Sure, you might say there’s just as much chance of the price rising in this time as there is of it falling. A market maker doesn’t care about this though; their job isn’t to speculate on price, it’s to get in and out as quickly as possible.
In order to stop the price falling, and to stop competition on the sell side from pushing the ask price down, the market maker places their sell order just below the ask price, and inserts a (‘spoofed’) buy order just below the new ask price. This latter order will have as small an order size as possible (0.00001 Bitcoin).
This has two effects:
This second point is crucial, as it explains why virtually all market making bots switch off when a spoofed buy order goes in just below the ask price. In reality though, even though the spread appears to be just 1¢, there’s still opportunity to be had.
Let’s say that the next seller’s taker order comes in for 1 Bitcoin. The first 0.00001 Bitcoin will be sold to the market maker with the spoofed order, taking that order out of the exchange. The next 0.99999 Bitcoin will be sold to the order at the new bid price, the highest priced order below the spoofed order.
One of the biggest improvements I made to my bot was allowing it to ignore spoofed orders in calculating the spread. Even though the ask price might only be 1¢ higher than the bid price, my bot would look past spoofed orders, to find what the spread would be if not for the spoofed orders (which could still be $50–$100). If this spread was large enough to present an opportunity, it would compete to place the highest priced buy order after any spoofed order. When sellers’ taker orders came in, this meant that a few cents worth of Bitcoin would be sold to the spoofers, and then the rest to me.
The first few months of 2018 were turbulent. After Bitcoin’s rise to $20k in December, the wheels had started to come off, and the price was falling quickly.
Though bad for investors, this provided huge opportunity for market makers. The high levels of volume on both the buy and sell side (which meant more taker orders coming in) massively increased the amount of trades per day that an efficient market maker could execute.
This period of opportunity was relatively short-lived though. After the frenzy of January and February, volumes started to dry up, meaning fewer opportunities to profit. Despite the falling trade volumes, the number of market-makers kept increasing, as new bots entered the exchange.
More market makers on exchanges led to more competition on bid and ask prices, in turn narrowing the spreads. The additional competitors also meant that orders would typically be at the bid price for a shorter period of time, as there were more competitors ready to outbid you as soon as your order had been submitted.
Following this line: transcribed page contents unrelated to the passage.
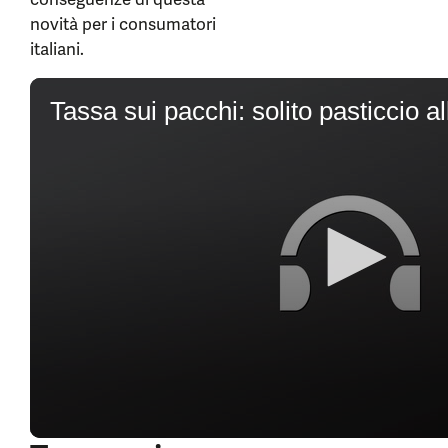
novità per i consumatori
italiani.
0
seconds
of
5
minutes,
9
seconds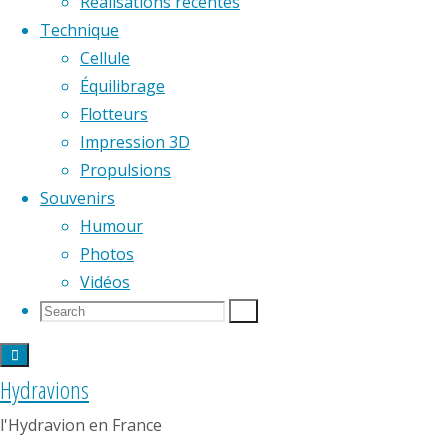
Réalisations récentes
Technique
Cellule
Équilibrage
Flotteurs
Impression 3D
Propulsions
Site de pratique de l'hydravion RC
Souvenirs
Humour
Carte interactive d
Photos
Vidéos
Search
Search
Search
15 août 2023
1 novembre 2023
aé
for:
La pratique de l’hydravion radiocommandé 
Hydravions
F.F.A.M., associé à une méconnaissance de 
l'Hydravion en France
intéressant.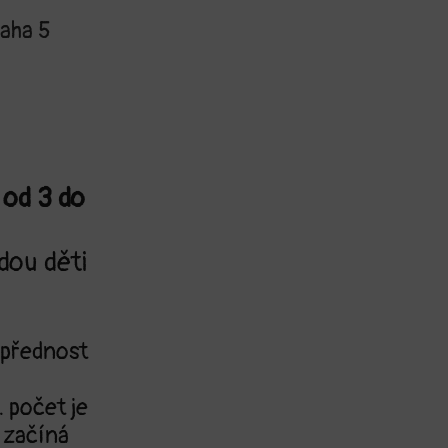
aha 5
 od 3 do
ou děti
 přednost
. počet je
 začíná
Due to the increased competition and fewer opportunities to profit, I’d turned all my bots off by March, and haven’t turned them back on since. Increased maker fees on many exchanges have deterred me from getting back into the market making game, but there’s likely still opportunity out there for anyone who’s clever enough to pick their moments.
All in all, I’d traded around $50 million worth of Bitcoin between December 2017 and March 2018, with an ROI of 20.2.